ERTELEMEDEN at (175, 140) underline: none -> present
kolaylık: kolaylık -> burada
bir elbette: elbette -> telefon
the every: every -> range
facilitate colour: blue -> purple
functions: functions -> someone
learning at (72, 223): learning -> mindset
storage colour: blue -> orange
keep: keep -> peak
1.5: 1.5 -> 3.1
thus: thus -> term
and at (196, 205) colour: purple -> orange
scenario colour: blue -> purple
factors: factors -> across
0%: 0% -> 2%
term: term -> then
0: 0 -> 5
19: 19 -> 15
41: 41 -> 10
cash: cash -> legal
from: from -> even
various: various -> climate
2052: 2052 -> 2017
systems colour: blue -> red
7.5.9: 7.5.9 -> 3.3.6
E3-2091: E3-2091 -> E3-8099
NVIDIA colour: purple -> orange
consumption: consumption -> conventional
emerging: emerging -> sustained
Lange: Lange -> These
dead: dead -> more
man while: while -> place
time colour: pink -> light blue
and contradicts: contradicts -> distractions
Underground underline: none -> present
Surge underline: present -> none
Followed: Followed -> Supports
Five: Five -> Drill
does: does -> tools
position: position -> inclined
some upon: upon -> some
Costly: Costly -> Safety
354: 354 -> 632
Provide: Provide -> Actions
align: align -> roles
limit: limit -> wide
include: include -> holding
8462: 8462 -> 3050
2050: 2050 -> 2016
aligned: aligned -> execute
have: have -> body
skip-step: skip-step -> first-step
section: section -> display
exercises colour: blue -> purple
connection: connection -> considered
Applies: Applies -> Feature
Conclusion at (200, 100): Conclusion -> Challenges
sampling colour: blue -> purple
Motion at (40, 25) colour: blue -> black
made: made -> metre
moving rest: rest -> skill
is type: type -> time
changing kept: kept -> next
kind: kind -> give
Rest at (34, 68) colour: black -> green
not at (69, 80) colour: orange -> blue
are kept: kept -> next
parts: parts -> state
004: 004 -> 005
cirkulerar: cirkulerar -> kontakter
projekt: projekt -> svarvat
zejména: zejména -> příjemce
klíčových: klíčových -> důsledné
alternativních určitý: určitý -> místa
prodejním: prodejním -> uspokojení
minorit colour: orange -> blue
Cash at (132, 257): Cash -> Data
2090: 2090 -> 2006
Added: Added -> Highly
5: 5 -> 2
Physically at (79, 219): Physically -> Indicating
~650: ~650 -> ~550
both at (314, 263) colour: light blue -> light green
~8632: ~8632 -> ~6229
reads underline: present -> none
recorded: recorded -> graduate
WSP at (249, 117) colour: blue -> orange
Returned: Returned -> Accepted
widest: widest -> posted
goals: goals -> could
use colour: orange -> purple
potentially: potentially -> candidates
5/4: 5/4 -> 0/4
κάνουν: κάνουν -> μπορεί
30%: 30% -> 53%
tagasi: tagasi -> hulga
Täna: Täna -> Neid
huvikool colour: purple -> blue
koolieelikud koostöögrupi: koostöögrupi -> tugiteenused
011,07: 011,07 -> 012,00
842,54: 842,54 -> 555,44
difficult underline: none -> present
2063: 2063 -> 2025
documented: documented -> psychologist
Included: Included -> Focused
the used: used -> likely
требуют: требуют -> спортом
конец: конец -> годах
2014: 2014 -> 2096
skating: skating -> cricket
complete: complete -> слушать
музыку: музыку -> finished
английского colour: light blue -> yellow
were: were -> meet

### Requirements
Write out every line of the records above word for word, keeping each one unchanged and in its original order.

### Written answer
ERTELEMEDEN at (175, 140) underline: none -> present
kolaylık: kolaylık -> burada
bir elbette: elbette -> telefon
the every: every -> range
facilitate colour: blue -> purple
functions: functions -> someone
learning at (72, 223): learning -> mindset
storage colour: blue -> orange
keep: keep -> peak
1.5: 1.5 -> 3.1
thus: thus -> term
and at (196, 205) colour: purple -> orange
scenario colour: blue -> purple
factors: factors -> across
0%: 0% -> 2%
term: term -> then
0: 0 -> 5
19: 19 -> 15
41: 41 -> 10
cash: cash -> legal
from: from -> even
various: various -> climate
2052: 2052 -> 2017
systems colour: blue -> red
7.5.9: 7.5.9 -> 3.3.6
E3-2091: E3-2091 -> E3-8099
NVIDIA colour: purple -> orange
consumption: consumption -> conventional
emerging: emerging -> sustained
Lange: Lange -> These
dead: dead -> more
man while: while -> place
time colour: pink -> light blue
and contradicts: contradicts -> distractions
Underground underline: none -> present
Surge underline: present -> none
Followed: Followed -> Supports
Five: Five -> Drill
does: does -> tools
position: position -> inclined
some upon: upon -> some
Costly: Costly -> Safety
354: 354 -> 632
Provide: Provide -> Actions
align: align -> roles
limit: limit -> wide
include: include -> holding
8462: 8462 -> 3050
2050: 2050 -> 2016
aligned: aligned -> execute
have: have -> body
skip-step: skip-step -> first-step
section: section -> display
exercises colour: blue -> purple
connection: connection -> considered
Applies: Applies -> Feature
Conclusion at (200, 100): Conclusion -> Challenges
sampling colour: blue -> purple
Motion at (40, 25) colour: blue -> black
made: made -> metre
moving rest: rest -> skill
is type: type -> time
changing kept: kept -> next
kind: kind -> give
Rest at (34, 68) colour: black -> green
not at (69, 80) colour: orange -> blue
are kept: kept -> next
parts: parts -> state
004: 004 -> 005
cirkulerar: cirkulerar -> kontakter
projekt: projekt -> svarvat
zejména: zejména -> příjemce
klíčových: klíčových -> důsledné
alternativních určitý: určitý -> místa
prodejním: prodejním -> uspokojení
minorit colour: orange -> blue
Cash at (132, 257): Cash -> Data
2090: 2090 -> 2006
Added: Added -> Highly
5: 5 -> 2
Physically at (79, 219): Physically -> Indicating
~650: ~650 -> ~550
both at (314, 263) colour: light blue -> light green
~8632: ~8632 -> ~6229
reads underline: present -> none
recorded: recorded -> graduate
WSP at (249, 117) colour: blue -> orange
Returned: Returned -> Accepted
widest: widest -> posted
goals: goals -> could
use colour: orange -> purple
potentially: potentially -> candidates
5/4: 5/4 -> 0/4
κάνουν: κάνουν -> μπορεί
30%: 30% -> 53%
tagasi: tagasi -> hulga
Täna: Täna -> Neid
huvikool colour: purple -> blue
koolieelikud koostöögrupi: koostöögrupi -> tugiteenused
011,07: 011,07 -> 012,00
842,54: 842,54 -> 555,44
difficult underline: none -> present
2063: 2063 -> 2025
documented: documented -> psychologist
Included: Included -> Focused
the used: used -> likely
требуют: требуют -> спортом
конец: конец -> годах
2014: 2014 -> 2096
skating: skating -> cricket
complete: complete -> слушать
музыку: музыку -> finished
английского colour: light blue -> yellow
were: were -> meet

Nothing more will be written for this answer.